**TEXT BLOCK:**
Authors: Yiwei Shi, Mengyue Yang, Qi Zhang, Weinan Zhang, Cunjia Liu, Weiru Liu
Abstract: In many real-world scenarios, such as gas leak detection or environmental
pollutant tracking, solving the Inverse Source Localization and
Characterization problem involves navigating complex, dynamic fields with
sparse and noisy observations. Traditional methods face significant challenges,
including partial observability, temporal and spatial dynamics,
out-of-distribution generalization, and reward sparsity. To address these
issues, we propose a hierarchical framework that integrates Bayesian inference
and reinforcement learning. The framework leverages an attention-enhanced
particle filtering mechanism for efficient and accurate belief updates, and
incorporates two complementary execution strategies: Attention Particle
Filtering Planning and Attention Particle Filtering Reinforcement Learning.
These approaches optimize exploration and adaptation under uncertainty.
Theoretical analysis proves the convergence of the attention-enhanced particle
filter, while extensive experiments across diverse scenarios validate the
framework’s superior accuracy, adaptability, and computational efficiency. Our
results highlight the framework’s potential for broad applications in dynamic
field estimation tasks.
Source: http://arxiv.org/abs/2501.13084v1

**YOUR OBJECTIVE:**
Write out the abstract from "Theoretical analysis proves" up to and including "field estimation tasks.", word for word.

**DATASET SECTION:**

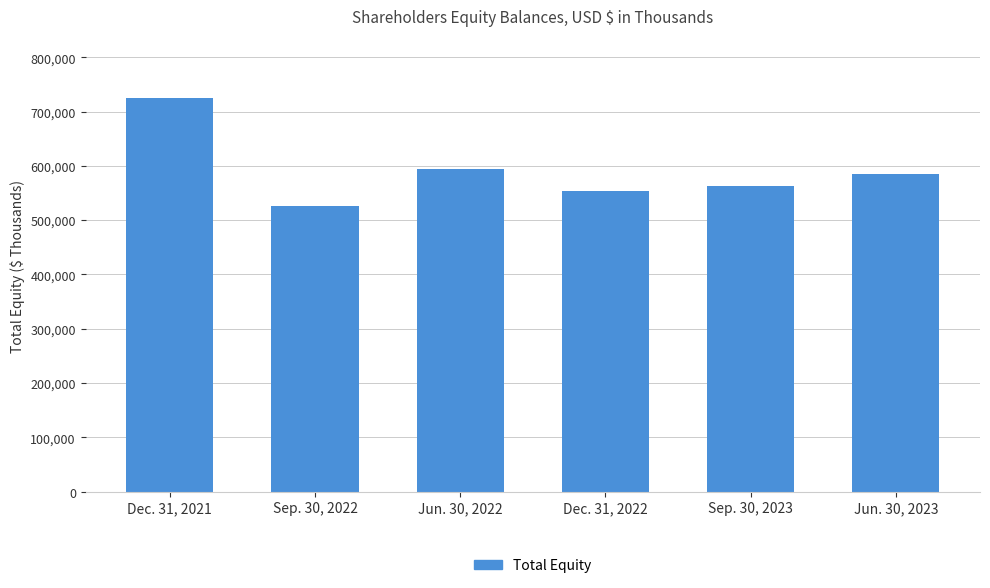

How many values are below 585542?

3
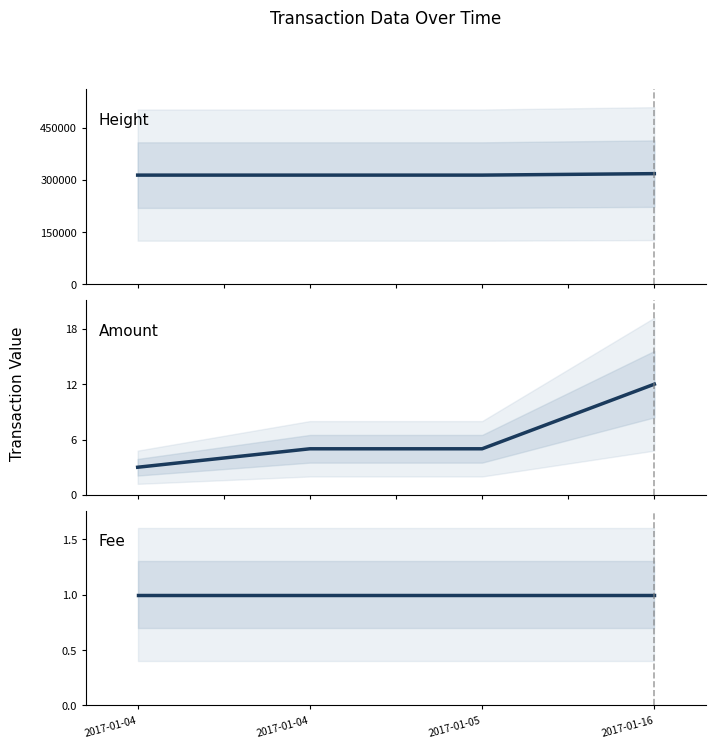

What is the sum of all Height values?

1258475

**TASK ANSWER:**
Theoretical analysis proves the convergence of the attention-enhanced particle
filter, while extensive experiments across diverse scenarios validate the
framework’s superior accuracy, adaptability, and computational efficiency. Our
results highlight the framework’s potential for broad applications in dynamic
field estimation tasks.